_EXERCISE PASSAGE:_
☆ ☆ ☆ ☆ ☆
2019 VW Sportwagen Review

It’s no easy thing picking yourself up off the mat after getting sucker punched . . . Or getting almost diesel mileage out of a gas engine.

But, VW’s trying.

The just updated 2019 Golf Sportwagen won’t be available with a 50 MPG-capable TDI diesel — which you can no longer get in any new VW because of the fallout from the emissions “cheating” scandal.

It does, however, come standard with a new 1.4-liter engine that will probably manage 40 MPG on the highway.

That’s about 6-7 MPG better than the 1.8 liters (gas) engine that was last year’s standard — and only available — Sportwagen engine.

And VW hasn’t ditched the 1.8-liter engine; it’s still available optionally for people who prefer a bit more power — and don’t object to a bit less gas mileage.

The new 1.4-liter engine also comes standard with a six-speed manual transmission — an upgrade over the five-speed manual that came standard in last year’s base Sportwagen with the 1.8-liter engine.

Even better, these two upgrades — the new engine and the new transmission — only add $210 to the 2019 Sportwagen’s base price vs. last year.

And the wealth of room this alternative to crossover SUVs gives you?

That’s also included, no extra charge.


The Sportwagen is a wagonized version of VW’s compact-sized Golf hatchback. It’s for the person who would like the cargo space and versatility of a small crossover SUV . . . But who doesn’t want to own a crossover SUV?

The Sportwagen has more cargo space than many compact-sized crossovers, including VW’s own Tiguan — which maxes out at 56.1 cubic feet vs. 66.5 cubic feet for the SW.

And you can get the Sportwagen with a manual transmission in any trim — and with either engine and with (or without) all-wheel-drive. That’s several things you will have trouble finding in a crossover SUV — compact-sized or otherwise.

It also comes with a lower price tag than you’ll find affixed to most small crossovers — $21,895 for the base S trim with the new 1.4-liter engine, six-speed manual transmission, and front-wheel-drive.

An eight-speed automatic (also new) can be selected instead of the six-speed manual, bumping the MSRP of the S trim to $22,995.

For reference, the front-wheel-drive’s Tiguan’s base price is $24,595.
Sportwagens with the optional 4Motion all-wheel-drive system come with the larger 1.8-liter engine that was standard equipment in all Sportwagens last year; it’s more powerful (168 hp) but doesn’t get 40 MPG.

It is available with a six-speed manual transmission, too — something you can’t get in a Tiguan at any price.

And a Sportwagen with the 1.8 engine, the six-speed manual transmission, and 4Motion all-wheel-drive still costs $200 less than an FWD/automatic-only Tiguan . . .

Just $24,395.

A six-speed automated manual is available optionally; so equipped, the Sportwagen’s price climbs to $25,495 — but that’s still $100 less than an FWD Tiggy.
☆ ☆ ☆ ☆ ☆
Rows from a data source
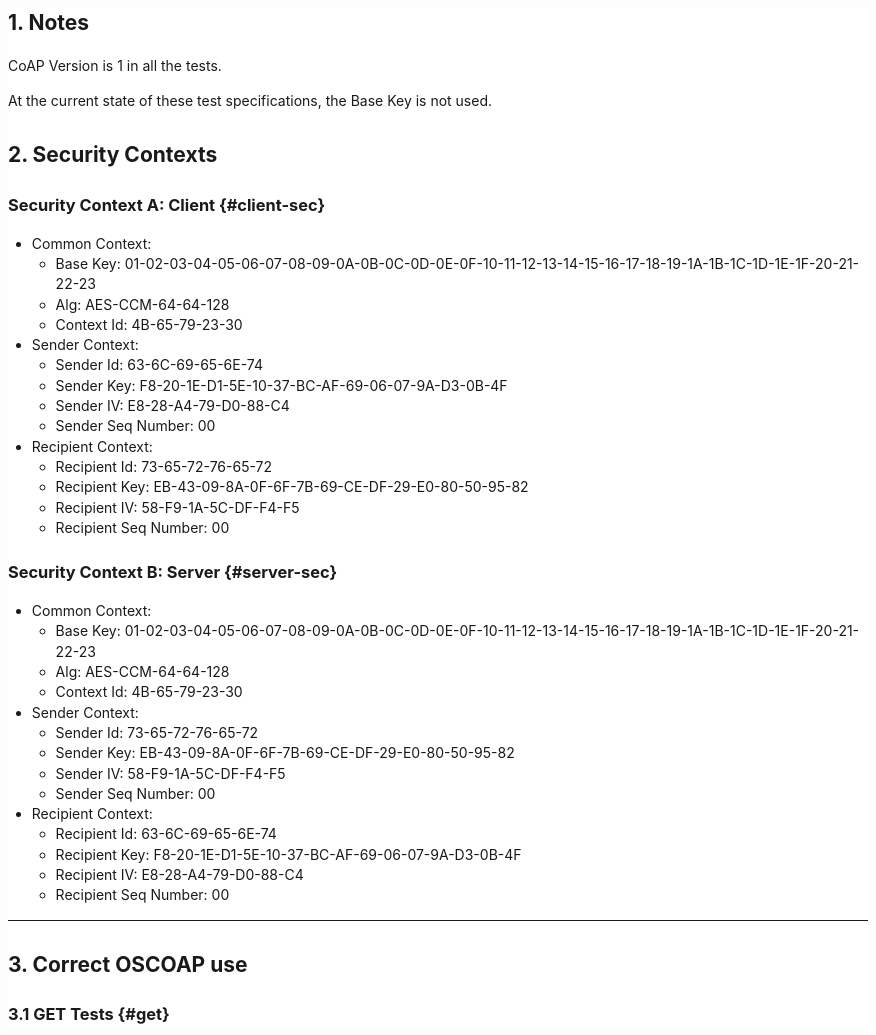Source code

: ## 1. Notes

CoAP Version is 1 in all the tests.

At the current state of these test specifications, the Base Key is not used.

## 2. Security Contexts

### Security Context A: Client {#client-sec}

* Common Context:
    - Base Key: 01-02-03-04-05-06-07-08-09-0A-0B-0C-0D-0E-0F-10-11-12-13-14-15-16-17-18-19-1A-1B-1C-1D-1E-1F-20-21-22-23
    - Alg: AES-CCM-64-64-128
    - Context Id: 4B-65-79-23-30
* Sender Context:
    - Sender Id: 63-6C-69-65-6E-74
    - Sender Key: F8-20-1E-D1-5E-10-37-BC-AF-69-06-07-9A-D3-0B-4F
    - Sender IV: E8-28-A4-79-D0-88-C4
    - Sender Seq Number: 00
* Recipient Context:
    - Recipient Id: 73-65-72-76-65-72
    - Recipient Key: EB-43-09-8A-0F-6F-7B-69-CE-DF-29-E0-80-50-95-82
    - Recipient IV: 58-F9-1A-5C-DF-F4-F5
    - Recipient Seq Number: 00

### Security Context B: Server {#server-sec}

* Common Context:
    - Base Key: 01-02-03-04-05-06-07-08-09-0A-0B-0C-0D-0E-0F-10-11-12-13-14-15-16-17-18-19-1A-1B-1C-1D-1E-1F-20-21-22-23
    - Alg: AES-CCM-64-64-128
    - Context Id: 4B-65-79-23-30
* Sender Context:
    - Sender Id: 73-65-72-76-65-72
    - Sender Key: EB-43-09-8A-0F-6F-7B-69-CE-DF-29-E0-80-50-95-82
    - Sender IV: 58-F9-1A-5C-DF-F4-F5
    - Sender Seq Number: 00
* Recipient Context:
    - Recipient Id: 63-6C-69-65-6E-74
    - Recipient Key: F8-20-1E-D1-5E-10-37-BC-AF-69-06-07-9A-D3-0B-4F
    - Recipient IV: E8-28-A4-79-D0-88-C4
    - Recipient Seq Number: 00

------

## 3. Correct OSCOAP use

### 3.1 GET Tests {#get}
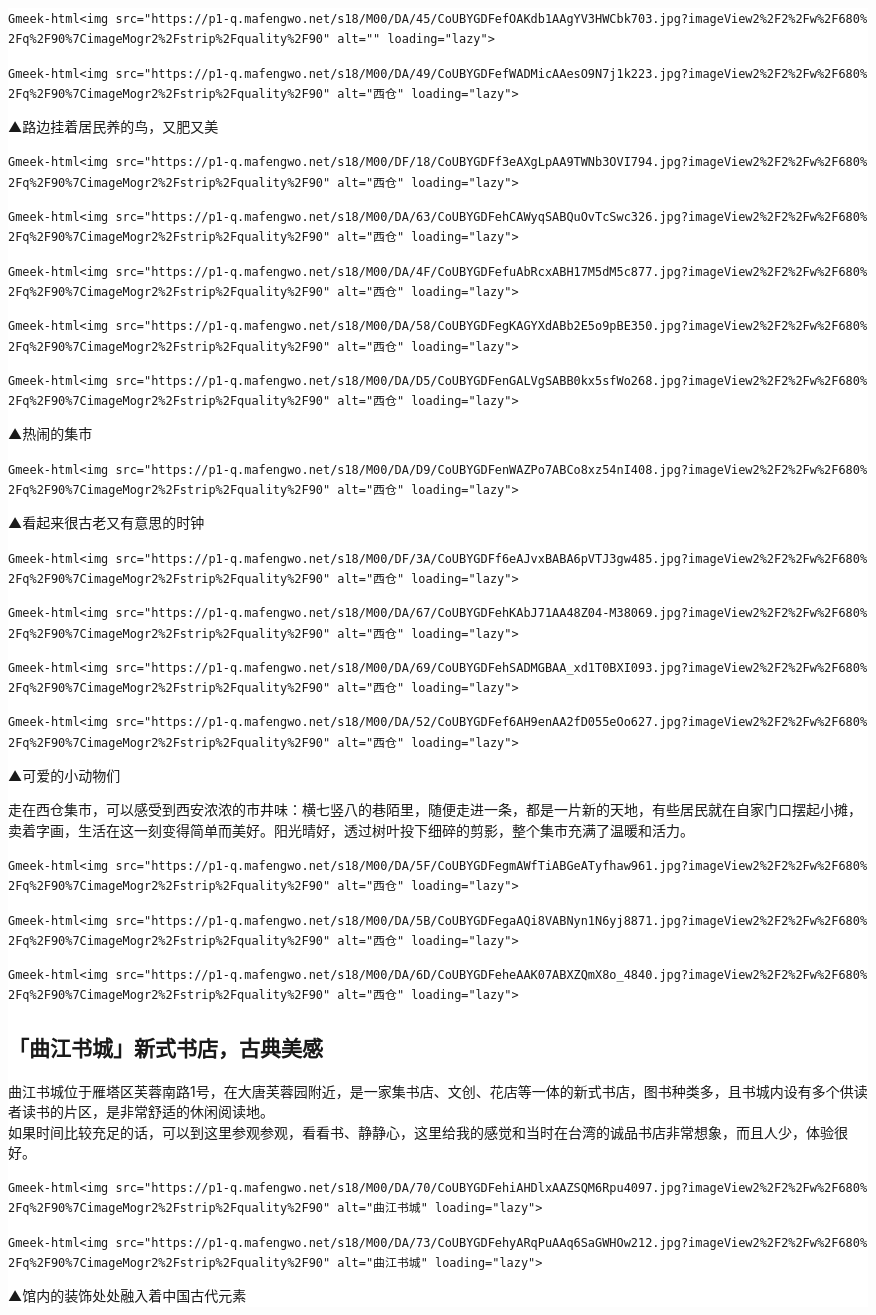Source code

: `Gmeek-html<img src="https://p1-q.mafengwo.net/s18/M00/DA/45/CoUBYGDFefOAKdb1AAgYV3HWCbk703.jpg?imageView2%2F2%2Fw%2F680%2Fq%2F90%7CimageMogr2%2Fstrip%2Fquality%2F90" alt="" loading="lazy">`

 `Gmeek-html<img src="https://p1-q.mafengwo.net/s18/M00/DA/49/CoUBYGDFefWADMicAAesO9N7j1k223.jpg?imageView2%2F2%2Fw%2F680%2Fq%2F90%7CimageMogr2%2Fstrip%2Fquality%2F90" alt="西仓" loading="lazy">`

▲路边挂着居民养的鸟，又肥又美

 `Gmeek-html<img src="https://p1-q.mafengwo.net/s18/M00/DF/18/CoUBYGDFf3eAXgLpAA9TWNb3OVI794.jpg?imageView2%2F2%2Fw%2F680%2Fq%2F90%7CimageMogr2%2Fstrip%2Fquality%2F90" alt="西仓" loading="lazy">`

 `Gmeek-html<img src="https://p1-q.mafengwo.net/s18/M00/DA/63/CoUBYGDFehCAWyqSABQuOvTcSwc326.jpg?imageView2%2F2%2Fw%2F680%2Fq%2F90%7CimageMogr2%2Fstrip%2Fquality%2F90" alt="西仓" loading="lazy">`

 `Gmeek-html<img src="https://p1-q.mafengwo.net/s18/M00/DA/4F/CoUBYGDFefuAbRcxABH17M5dM5c877.jpg?imageView2%2F2%2Fw%2F680%2Fq%2F90%7CimageMogr2%2Fstrip%2Fquality%2F90" alt="西仓" loading="lazy">`

 `Gmeek-html<img src="https://p1-q.mafengwo.net/s18/M00/DA/58/CoUBYGDFegKAGYXdABb2E5o9pBE350.jpg?imageView2%2F2%2Fw%2F680%2Fq%2F90%7CimageMogr2%2Fstrip%2Fquality%2F90" alt="西仓" loading="lazy">`

 `Gmeek-html<img src="https://p1-q.mafengwo.net/s18/M00/DA/D5/CoUBYGDFenGALVgSABB0kx5sfWo268.jpg?imageView2%2F2%2Fw%2F680%2Fq%2F90%7CimageMogr2%2Fstrip%2Fquality%2F90" alt="西仓" loading="lazy">`

▲热闹的集市

 `Gmeek-html<img src="https://p1-q.mafengwo.net/s18/M00/DA/D9/CoUBYGDFenWAZPo7ABCo8xz54nI408.jpg?imageView2%2F2%2Fw%2F680%2Fq%2F90%7CimageMogr2%2Fstrip%2Fquality%2F90" alt="西仓" loading="lazy">`

▲看起来很古老又有意思的时钟

 `Gmeek-html<img src="https://p1-q.mafengwo.net/s18/M00/DF/3A/CoUBYGDFf6eAJvxBABA6pVTJ3gw485.jpg?imageView2%2F2%2Fw%2F680%2Fq%2F90%7CimageMogr2%2Fstrip%2Fquality%2F90" alt="西仓" loading="lazy">`

 `Gmeek-html<img src="https://p1-q.mafengwo.net/s18/M00/DA/67/CoUBYGDFehKAbJ71AA48Z04-M38069.jpg?imageView2%2F2%2Fw%2F680%2Fq%2F90%7CimageMogr2%2Fstrip%2Fquality%2F90" alt="西仓" loading="lazy">`

 `Gmeek-html<img src="https://p1-q.mafengwo.net/s18/M00/DA/69/CoUBYGDFehSADMGBAA_xd1T0BXI093.jpg?imageView2%2F2%2Fw%2F680%2Fq%2F90%7CimageMogr2%2Fstrip%2Fquality%2F90" alt="西仓" loading="lazy">`

 `Gmeek-html<img src="https://p1-q.mafengwo.net/s18/M00/DA/52/CoUBYGDFef6AH9enAA2fD055eOo627.jpg?imageView2%2F2%2Fw%2F680%2Fq%2F90%7CimageMogr2%2Fstrip%2Fquality%2F90" alt="西仓" loading="lazy">`

▲可爱的小动物们  
  
走在西仓集市，可以感受到西安浓浓的市井味：横七竖八的巷陌里，随便走进一条，都是一片新的天地，有些居民就在自家门口摆起小摊，卖着字画，生活在这一刻变得简单而美好。阳光晴好，透过树叶投下细碎的剪影，整个集市充满了温暖和活力。

 `Gmeek-html<img src="https://p1-q.mafengwo.net/s18/M00/DA/5F/CoUBYGDFegmAWfTiABGeATyfhaw961.jpg?imageView2%2F2%2Fw%2F680%2Fq%2F90%7CimageMogr2%2Fstrip%2Fquality%2F90" alt="西仓" loading="lazy">`

 `Gmeek-html<img src="https://p1-q.mafengwo.net/s18/M00/DA/5B/CoUBYGDFegaAQi8VABNyn1N6yj8871.jpg?imageView2%2F2%2Fw%2F680%2Fq%2F90%7CimageMogr2%2Fstrip%2Fquality%2F90" alt="西仓" loading="lazy">`

 `Gmeek-html<img src="https://p1-q.mafengwo.net/s18/M00/DA/6D/CoUBYGDFeheAAK07ABXZQmX8o_4840.jpg?imageView2%2F2%2Fw%2F680%2Fq%2F90%7CimageMogr2%2Fstrip%2Fquality%2F90" alt="西仓" loading="lazy">`

## 「曲江书城」新式书店，古典美感

曲江书城位于雁塔区芙蓉南路1号，在大唐芙蓉园附近，是一家集书店、文创、花店等一体的新式书店，图书种类多，且书城内设有多个供读者读书的片区，是非常舒适的休闲阅读地。  
如果时间比较充足的话，可以到这里参观参观，看看书、静静心，这里给我的感觉和当时在台湾的诚品书店非常想象，而且人少，体验很好。

 `Gmeek-html<img src="https://p1-q.mafengwo.net/s18/M00/DA/70/CoUBYGDFehiAHDlxAAZSQM6Rpu4097.jpg?imageView2%2F2%2Fw%2F680%2Fq%2F90%7CimageMogr2%2Fstrip%2Fquality%2F90" alt="曲江书城" loading="lazy">`

 `Gmeek-html<img src="https://p1-q.mafengwo.net/s18/M00/DA/73/CoUBYGDFehyARqPuAAq6SaGWHOw212.jpg?imageView2%2F2%2Fw%2F680%2Fq%2F90%7CimageMogr2%2Fstrip%2Fquality%2F90" alt="曲江书城" loading="lazy">`

▲馆内的装饰处处融入着中国古代元素
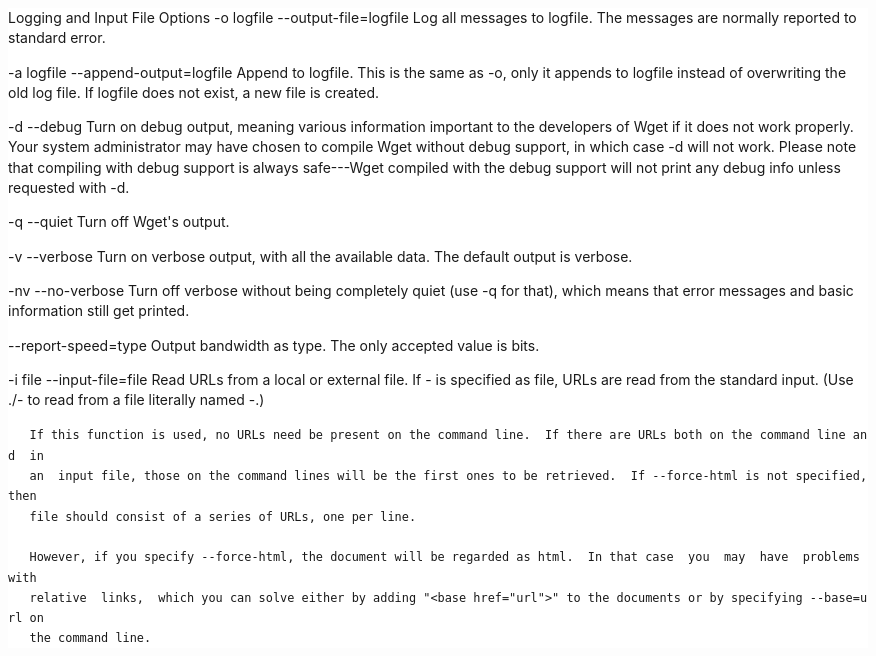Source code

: Logging and Input File Options
   -o logfile
   --output-file=logfile
       Log all messages to logfile.  The messages are normally reported to standard error.

   -a logfile
   --append-output=logfile
       Append to logfile.  This is the same as -o, only it appends to logfile instead  of  overwriting  the  old  log  file.   If
       logfile does not exist, a new file is created.

   -d
   --debug
       Turn  on debug output, meaning various information important to the developers of Wget if it does not work properly.  Your
       system administrator may have chosen to compile Wget without debug support, in which case -d will not work.   Please  note
       that  compiling  with  debug  support  is always safe---Wget compiled with the debug support will not print any debug info
       unless requested with -d.

   -q
   --quiet
       Turn off Wget's output.

   -v
   --verbose
       Turn on verbose output, with all the available data.  The default output is verbose.

   -nv
   --no-verbose
       Turn off verbose without being completely quiet (use -q for that), which means that error messages and  basic  information
       still get printed.

   --report-speed=type
       Output bandwidth as type.  The only accepted value is bits.

   -i file
   --input-file=file
       Read  URLs  from a local or external file.  If - is specified as file, URLs are read from the standard input.  (Use ./- to
       read from a file literally named -.)

       If this function is used, no URLs need be present on the command line.  If there are URLs both on the command line and  in
       an  input file, those on the command lines will be the first ones to be retrieved.  If --force-html is not specified, then
       file should consist of a series of URLs, one per line.

       However, if you specify --force-html, the document will be regarded as html.  In that case  you  may  have  problems  with
       relative  links,  which you can solve either by adding "<base href="url">" to the documents or by specifying --base=url on
       the command line.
☆ ☆ ☆ ☆ ☆
_THINGS TO DO:_
#1 What is the maximum cargo space of the Sportwagen, according to the Sportwagen review?
#2 Carry on the 2019 Sportwagen review after its final sentence.
Nothing in the rows is needed here.

_EXPECTED RESULTS:_
#1 66.5 cubic feet.

#2
A top of the line SE trim with the 1.8-liter engine, 4Motion and the automated manual transmission stickers for $29,995.


In addition to almost getting 40 MPG without a diesel engine, the 2019 Sportwagen is available with a Driver Assistance package that bundles Automated Emergency Braking with Forward Collision Warning, Pedestrian and Blind Spot Monitoring and Rear Traffic Alert.

SE trims can be ordered with Adaptive Lighting and Lane Keep Assist.

The previously available SEL trim has been discontinued.


New 1.4 liter engine almost makes up for the loss of the VW’s brilliant TDI diesel engine.

Crossover cargo room without the crossover.

Both of the Sportwagen’s available engines are still available with manual transmissions — and they’re both six-speeds now.


No 50 MPG-capable diesel engine — over infinitesimal variations in exhaust emissions of no concern to the environment or public health.

AWD isn’t available with the new 1.4-liter engine.

The more powerful 1.8-liter engine is now only available with AWD.


VW used to be the only company that sold a whole line of affordable diesel-powered cars.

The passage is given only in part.